Facing imminent doom, Pitis was paralyzed. The most proactive thing he could think of to do was to call Corbulo for help. Having never liked Pitis to begin with, Corbulo took his sweet time gathering a relief force, but when the reports became sufficiently dire, he marched out half the men at his disposal and attempted to reach the besieged legions in time, but he would arrive too late. While enroute, Pitis had given up and surrendered to Volgases. The terms of the surrender were humiliating for Rome. The Parthian king demanded that the defeated army build him a bridge across a nearby river so his entourage could march over it victoriously. Then, according to some sources, he allowed the Romans to leave only after marching them under the yoke, which, as you recall from the Battle of the Coligne Gate during the Samnite Wars, was about as humiliating as it gets. The remnants of Pitis's army met up with the approaching legions led by Corbulo, and despite Pitis's pleas to keep fighting, Corbulo refused and led the whole force back to Syria, unwilling to risk getting entangled with the Parthians at a time and place of their choosing.

Having driven the Romans out of Armenia, Volgases sent envoys to Rome to work out a new peace accord. When the envoys arrived though, Nero and the Senate were shocked to discover the magnitude of Pitis's defeat. Though he had been communicating his ever-worsening position to Corbulo, Pitis had continued to send cheerful letters back to Rome, acting as if nothing was amiss. So when Parthian envoys showed up with news of Roman legions marching out under the yoke, the leaders of Rome had trouble fitting this revelation into their heads. For God's sake, the triumphal arch marking the defeat of the Parthians in Armenia was already halfway constructed.
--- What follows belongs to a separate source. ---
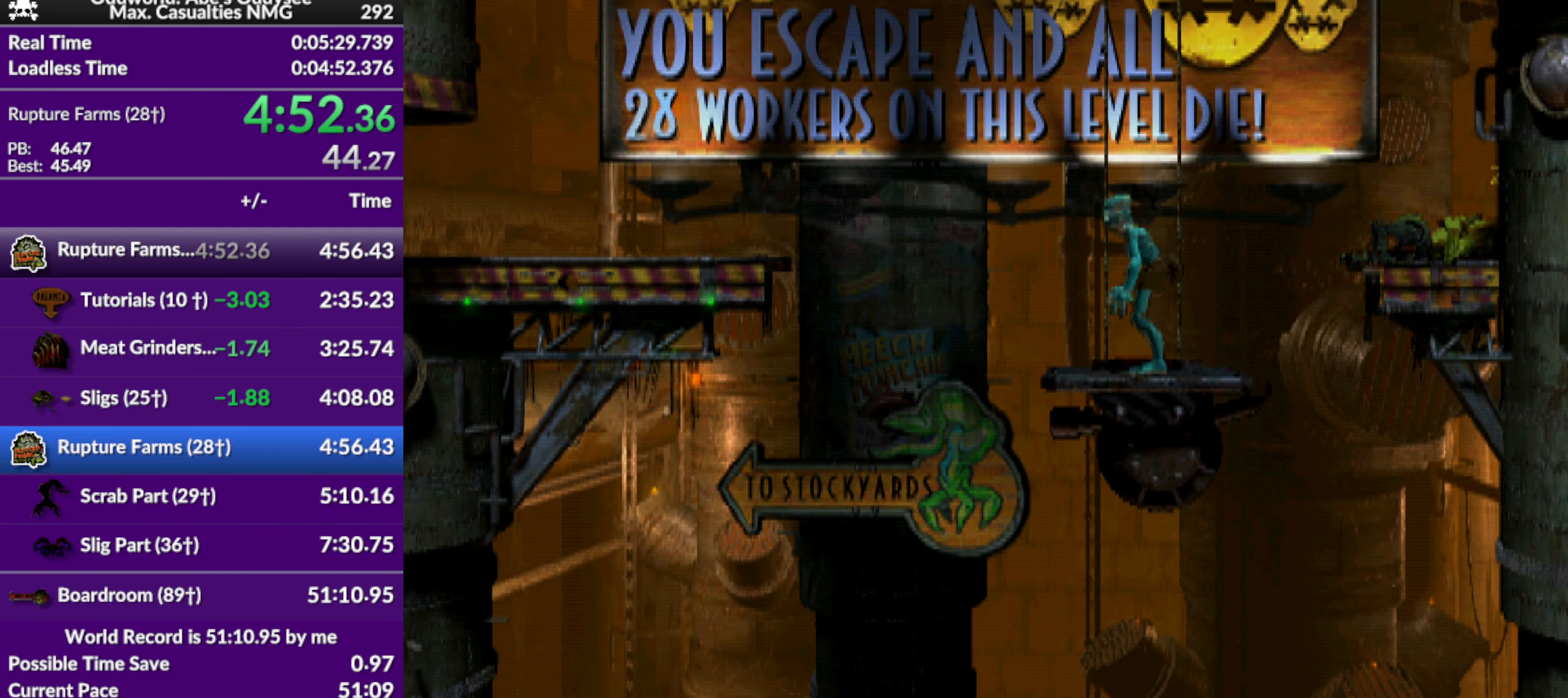
{"buttons": ["R1", "DPAD_LEFT"], "left_stick": "center", "events": [[34, "DPAD_LEFT", "down"], [67, "TRIANGLE", "down"], [334, "TRIANGLE", "up"]]}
What are we supposed to do with a halfway built triumphal arch? Turn it into a giant swing set? Pitis was immediately recalled to Rome, and Corbulo was given emergency imperium over the entire Eastern Empire. His job was to whip the Parthians and make sure that it stuck this time.

Corbulo led a large force out of Syria and into Armenia to do just that, but before a battle could be fought, Volgases sent word that he wanted to deal. He knew full well that Corbulo was not Pitis, and that the Romans would not be taken so easily again. So the two sides met and struck a deal. Henceforth, Parthia would be able to appoint the monarch of Armenia, but their choice had to be ratified by the Roman Emperor. Tiridates then laid his diadem down in front of a statue of Nero the Romans had brought, and swore not to put it back upon his head until Nero had placed it there. In 66 AD, Tiridates then did travel to Rome to meet with the Emperor and accept his crown. Nero threw a huge party and made a big to-do about his right to crown the king of Armenia, but critics within the Senate and beyond believed the Emperor had done nothing less than hand Armenia over to the Parthians. Ratify the candidate that they nominate? What great power is that? But defenders of Nero saw it as a practical move that averted all-out war with the one power big enough to really challenge Rome. In closing out the ceremony, Nero even went so far as to close the rarely closed gates of the Temple of Janus, which signaled the arrival of universal peace.

Universal peace, though, never lasts long. Next week, just months after the gates swing shut, they will be opened again. The always simmering province of Judea will finally boil over, leading to what is now known as the Great Jewish Revolt. The historical implications of this brief conflict were vast, as the Romans both destroyed the Temple of Jerusalem and triggered a diaspora of Jews out of the east, with the survivors of the revolt fleeing to communities across the empire, which sowed the seeds for so much medieval and modern tension between Jew and Gentile.